→ **ACTION ITEM**:
In the presenter documentation below, reproduce everything from "Optionally, you can" down to "return $this->present()" word for word.

::: TEXT EXCERPT

The JSON response will return the data passed to it as JSON. This is particularly useful for mobile app to consume.

Formatting JSON

Optionally, you can transform the JSON using spatie/laravel-fractal package (not included with this package) by telling the presenter to use a custom JSON data method:

public function index()
{
    return $this->present()
        ->setOption('data', 'data')
        ->setOption('data.json', 'jsonData') // call this method to get data for JSON
        ->using('json', 'blade');
}

public function jsonData()
{
    return [
        'users' => fractal()
            ->collection(User::all()
            ->transformWith(new UserTransformer())
            ->toArray();
    ];
}

Creating Your Own Presenter

Creating your own presenter is very simple. Your custom presenter class would need to implement the Sands\Presenter\PresenterContract. The presenter contract will expect your implementation to have the __construct and render method. The render method must return an instance of Illuminate\Http\Response or any data that can be consumed by it.

The __construct method will have the presenter instance as the only argument. Typically you would attach the presenter as the class property.

use Sands\Presenter\Presenter;
use Sands\Presenter\PresenterContract;
...
class PdfPresenter implements PresenterContract {
    public function __construct(Presenter $presenter)
    {
        $this->presenter = $presenter;
    }
...

All responses are lazy instantiated. This means that the presenter will only be loaded and instantiated when the presenter's render method needs to be called.

The render method will have a $data variable passed as the first argument. It must return an instance of Illuminate\Http\Response or a value that can be consumed by the class by it.

public function render($data = [])
{
    $viewPath = $this->presenter->getOption('view.pdf');
    return PDF::loadView($viewPath, $data)->stream();
}

Available Options

Typically, options are set by the user by using the setOption method. These options are available for the use inside your custom presenter by calling the $this->presenter->getOption('key') method where key is the option you are looking for. If the option is not set, it will return null.

To get all options, use $this->presenter->getOptions() method.

By default, these options are available for you:

  1. controllerPrefix: App\Http\Controllers
  2. controllersSuffix: Controllers
  3. controller: The current called controller e.g.: App\Http\Controllers\UsersController
  4. method: The current called controller method e.g.: index
  5. routeParams: The current route params.

Registering Your Presenter

To register your presenter, just call the register method:

app('sands.presenter')->register('pdf', [
    'presenter' => \App\Presenters\Pdf::class,
    'mimes' => [ // optionally bind to these mimes
        'application/pdf',
    ],
    'extensions' => [ // optionally bind to these extensions
        'pdf'
    ],
    'options' => [] // options to be included in the $presenter instance
]);

Normally you should register your presenters in a Service Provider which is loaded after the Sands\Presenter\PresenterServiceProvider.

Available Plugins

MIT License

Copyright (c) 2016 Sands Consulting Sdn Bhd

Permission is hereby granted, free of charge, to any person obtaining a copy of this software and associated documentation files (the "Software"), to deal in the Software without restriction, including without limitation the rights to use, copy, modify, merge, publish, distribute, sublicense, and/or sell copies of the Software, and to permit persons to whom the Software is furnished to do so, subject to the following conditions:

The above copyright notice and this permission notice shall be included in all copies or substantial portions of the Software.

THE SOFTWARE IS PROVIDED "AS IS", WITHOUT WARRANTY OF ANY KIND, EXPRESS OR IMPLIED, INCLUDING BUT NOT LIMITED TO THE WARRANTIES OF MERCHANTABILITY, FITNESS FOR A PARTICULAR PURPOSE AND NONINFRINGEMENT. IN NO EVENT SHALL THE AUTHORS OR COPYRIGHT HOLDERS BE LIABLE FOR ANY CLAIM, DAMAGES OR OTHER LIABILITY, WHETHER IN AN ACTION OF CONTRACT, TORT OR OTHERWISE, ARISING FROM, OUT OF OR IN CONNECTION WITH THE SOFTWARE OR THE USE OR OTHER DEALINGS IN THE SOFTWARE.

::::::
::: DATA SUPPLIED

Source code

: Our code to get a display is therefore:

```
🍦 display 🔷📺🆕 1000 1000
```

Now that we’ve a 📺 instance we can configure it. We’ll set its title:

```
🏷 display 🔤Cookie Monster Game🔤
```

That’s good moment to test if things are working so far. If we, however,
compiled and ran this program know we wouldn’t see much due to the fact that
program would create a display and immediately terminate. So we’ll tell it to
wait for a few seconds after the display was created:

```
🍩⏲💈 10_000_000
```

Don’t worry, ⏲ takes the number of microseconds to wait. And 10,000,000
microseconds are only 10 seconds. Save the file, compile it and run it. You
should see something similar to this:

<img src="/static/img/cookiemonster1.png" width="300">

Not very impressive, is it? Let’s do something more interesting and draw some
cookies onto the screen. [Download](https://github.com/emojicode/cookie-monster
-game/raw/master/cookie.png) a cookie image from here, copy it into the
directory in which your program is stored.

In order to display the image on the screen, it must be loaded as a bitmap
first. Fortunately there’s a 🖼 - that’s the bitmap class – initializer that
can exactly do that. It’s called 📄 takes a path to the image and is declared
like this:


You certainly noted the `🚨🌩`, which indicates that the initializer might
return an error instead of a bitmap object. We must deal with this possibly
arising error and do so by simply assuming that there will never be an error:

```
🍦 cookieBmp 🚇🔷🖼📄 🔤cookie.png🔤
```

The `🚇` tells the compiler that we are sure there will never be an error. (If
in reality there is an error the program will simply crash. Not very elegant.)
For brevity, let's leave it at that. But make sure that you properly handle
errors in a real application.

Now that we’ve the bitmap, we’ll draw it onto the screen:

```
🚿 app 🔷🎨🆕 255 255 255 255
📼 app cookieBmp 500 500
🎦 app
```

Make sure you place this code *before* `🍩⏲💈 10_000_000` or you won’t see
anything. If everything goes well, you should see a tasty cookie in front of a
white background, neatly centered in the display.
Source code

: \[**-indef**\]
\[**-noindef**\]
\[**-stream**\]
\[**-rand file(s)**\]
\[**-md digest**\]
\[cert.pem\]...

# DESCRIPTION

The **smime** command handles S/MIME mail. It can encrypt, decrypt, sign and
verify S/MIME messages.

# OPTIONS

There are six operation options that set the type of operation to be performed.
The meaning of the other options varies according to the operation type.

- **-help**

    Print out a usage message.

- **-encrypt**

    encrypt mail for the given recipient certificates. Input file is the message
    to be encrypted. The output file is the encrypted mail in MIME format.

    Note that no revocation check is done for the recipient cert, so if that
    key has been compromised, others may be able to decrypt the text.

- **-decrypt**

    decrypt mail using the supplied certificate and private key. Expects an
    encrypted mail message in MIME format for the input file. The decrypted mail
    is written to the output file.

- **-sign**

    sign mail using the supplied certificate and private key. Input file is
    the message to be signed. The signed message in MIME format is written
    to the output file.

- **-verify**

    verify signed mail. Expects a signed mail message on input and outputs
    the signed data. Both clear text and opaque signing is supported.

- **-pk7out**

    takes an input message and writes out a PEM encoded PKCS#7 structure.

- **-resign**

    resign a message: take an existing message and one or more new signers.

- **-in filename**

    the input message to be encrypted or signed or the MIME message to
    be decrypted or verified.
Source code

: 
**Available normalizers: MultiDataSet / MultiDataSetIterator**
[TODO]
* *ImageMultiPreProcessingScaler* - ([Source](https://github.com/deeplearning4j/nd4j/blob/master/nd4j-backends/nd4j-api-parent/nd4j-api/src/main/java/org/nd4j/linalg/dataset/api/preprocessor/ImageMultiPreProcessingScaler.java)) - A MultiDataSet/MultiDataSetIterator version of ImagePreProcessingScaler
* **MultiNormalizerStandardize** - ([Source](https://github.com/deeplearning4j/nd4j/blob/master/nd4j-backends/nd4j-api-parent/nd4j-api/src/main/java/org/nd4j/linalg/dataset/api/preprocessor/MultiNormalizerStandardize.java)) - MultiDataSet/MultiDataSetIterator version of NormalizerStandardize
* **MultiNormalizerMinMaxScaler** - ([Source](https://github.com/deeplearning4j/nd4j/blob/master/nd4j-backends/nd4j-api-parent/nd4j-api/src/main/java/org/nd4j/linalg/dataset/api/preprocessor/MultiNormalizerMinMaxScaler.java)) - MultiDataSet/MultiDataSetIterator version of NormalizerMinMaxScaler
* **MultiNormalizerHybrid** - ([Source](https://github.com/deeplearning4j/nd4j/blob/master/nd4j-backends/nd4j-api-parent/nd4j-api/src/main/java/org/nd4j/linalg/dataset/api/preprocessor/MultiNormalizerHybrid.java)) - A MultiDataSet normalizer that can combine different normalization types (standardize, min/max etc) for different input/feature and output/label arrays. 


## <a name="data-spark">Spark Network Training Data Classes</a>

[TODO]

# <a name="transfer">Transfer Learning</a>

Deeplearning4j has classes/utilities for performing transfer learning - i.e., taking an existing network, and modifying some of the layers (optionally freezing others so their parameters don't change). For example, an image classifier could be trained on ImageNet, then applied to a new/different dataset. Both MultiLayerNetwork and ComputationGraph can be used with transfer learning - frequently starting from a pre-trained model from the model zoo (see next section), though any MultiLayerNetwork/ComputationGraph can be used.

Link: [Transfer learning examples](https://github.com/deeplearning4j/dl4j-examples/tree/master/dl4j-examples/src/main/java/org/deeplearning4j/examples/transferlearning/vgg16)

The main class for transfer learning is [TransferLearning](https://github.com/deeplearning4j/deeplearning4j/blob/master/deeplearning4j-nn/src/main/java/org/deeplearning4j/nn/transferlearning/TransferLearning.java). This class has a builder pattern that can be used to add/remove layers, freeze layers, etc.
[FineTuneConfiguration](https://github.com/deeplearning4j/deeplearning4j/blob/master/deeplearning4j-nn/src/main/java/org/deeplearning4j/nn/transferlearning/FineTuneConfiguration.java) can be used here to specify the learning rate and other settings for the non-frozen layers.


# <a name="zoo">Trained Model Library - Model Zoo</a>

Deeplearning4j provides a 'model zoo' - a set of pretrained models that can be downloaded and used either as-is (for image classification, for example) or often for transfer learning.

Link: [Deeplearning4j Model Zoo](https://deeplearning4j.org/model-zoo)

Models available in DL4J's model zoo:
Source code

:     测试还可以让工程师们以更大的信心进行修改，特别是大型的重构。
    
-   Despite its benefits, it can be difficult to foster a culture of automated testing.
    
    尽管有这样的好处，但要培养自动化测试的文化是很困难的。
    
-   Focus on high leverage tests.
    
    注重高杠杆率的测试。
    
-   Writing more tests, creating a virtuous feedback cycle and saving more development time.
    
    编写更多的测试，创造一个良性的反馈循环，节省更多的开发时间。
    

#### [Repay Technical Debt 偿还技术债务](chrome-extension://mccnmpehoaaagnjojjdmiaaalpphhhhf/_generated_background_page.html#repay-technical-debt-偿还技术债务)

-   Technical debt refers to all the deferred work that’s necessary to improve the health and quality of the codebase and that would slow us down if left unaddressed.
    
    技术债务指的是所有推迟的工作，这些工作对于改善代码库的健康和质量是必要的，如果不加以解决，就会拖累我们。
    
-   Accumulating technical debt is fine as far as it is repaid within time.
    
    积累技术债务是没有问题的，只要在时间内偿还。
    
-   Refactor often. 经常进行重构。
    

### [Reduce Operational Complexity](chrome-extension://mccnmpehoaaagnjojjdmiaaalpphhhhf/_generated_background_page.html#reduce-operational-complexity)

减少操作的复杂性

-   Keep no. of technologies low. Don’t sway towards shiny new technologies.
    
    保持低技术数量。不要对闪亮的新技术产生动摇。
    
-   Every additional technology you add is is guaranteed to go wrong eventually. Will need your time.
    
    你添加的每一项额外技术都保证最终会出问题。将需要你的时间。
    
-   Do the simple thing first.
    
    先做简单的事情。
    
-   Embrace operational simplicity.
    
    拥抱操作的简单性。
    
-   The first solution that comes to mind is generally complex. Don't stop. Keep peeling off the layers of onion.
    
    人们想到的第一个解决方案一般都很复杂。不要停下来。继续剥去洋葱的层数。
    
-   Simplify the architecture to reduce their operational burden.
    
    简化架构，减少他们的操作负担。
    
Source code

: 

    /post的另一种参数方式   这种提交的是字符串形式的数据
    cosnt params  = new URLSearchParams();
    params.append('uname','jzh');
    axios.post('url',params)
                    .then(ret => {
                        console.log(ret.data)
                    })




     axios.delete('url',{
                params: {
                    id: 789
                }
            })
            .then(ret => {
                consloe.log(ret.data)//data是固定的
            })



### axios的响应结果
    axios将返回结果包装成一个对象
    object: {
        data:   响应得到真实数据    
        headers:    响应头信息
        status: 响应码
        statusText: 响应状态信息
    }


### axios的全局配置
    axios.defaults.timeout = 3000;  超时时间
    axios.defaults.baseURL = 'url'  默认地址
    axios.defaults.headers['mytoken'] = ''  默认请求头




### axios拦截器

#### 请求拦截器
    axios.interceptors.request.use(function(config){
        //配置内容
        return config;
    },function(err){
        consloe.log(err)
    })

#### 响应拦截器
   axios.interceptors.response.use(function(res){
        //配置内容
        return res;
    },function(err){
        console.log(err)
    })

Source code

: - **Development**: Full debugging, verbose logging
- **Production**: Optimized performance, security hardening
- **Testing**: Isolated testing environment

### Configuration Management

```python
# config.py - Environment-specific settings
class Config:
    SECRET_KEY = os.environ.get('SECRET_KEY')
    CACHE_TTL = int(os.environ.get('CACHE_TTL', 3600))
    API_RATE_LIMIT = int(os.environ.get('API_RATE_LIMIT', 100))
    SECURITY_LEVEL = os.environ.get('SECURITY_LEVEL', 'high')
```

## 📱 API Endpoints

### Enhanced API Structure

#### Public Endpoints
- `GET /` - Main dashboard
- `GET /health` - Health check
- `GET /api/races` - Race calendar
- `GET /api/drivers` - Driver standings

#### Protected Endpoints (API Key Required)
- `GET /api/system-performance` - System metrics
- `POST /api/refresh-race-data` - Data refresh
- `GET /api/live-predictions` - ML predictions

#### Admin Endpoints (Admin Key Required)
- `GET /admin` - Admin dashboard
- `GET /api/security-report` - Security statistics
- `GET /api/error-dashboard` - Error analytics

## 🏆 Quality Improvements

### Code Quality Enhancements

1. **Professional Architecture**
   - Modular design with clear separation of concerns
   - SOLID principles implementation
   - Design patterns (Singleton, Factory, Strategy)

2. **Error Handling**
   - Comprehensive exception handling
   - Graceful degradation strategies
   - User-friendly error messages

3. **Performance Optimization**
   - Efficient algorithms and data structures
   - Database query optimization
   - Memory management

::::::

→ **FINISHED TASK**:
Optionally, you can transform the JSON using spatie/laravel-fractal package (not included with this package) by telling the presenter to use a custom JSON data method:

public function index()
{
    return $this->present()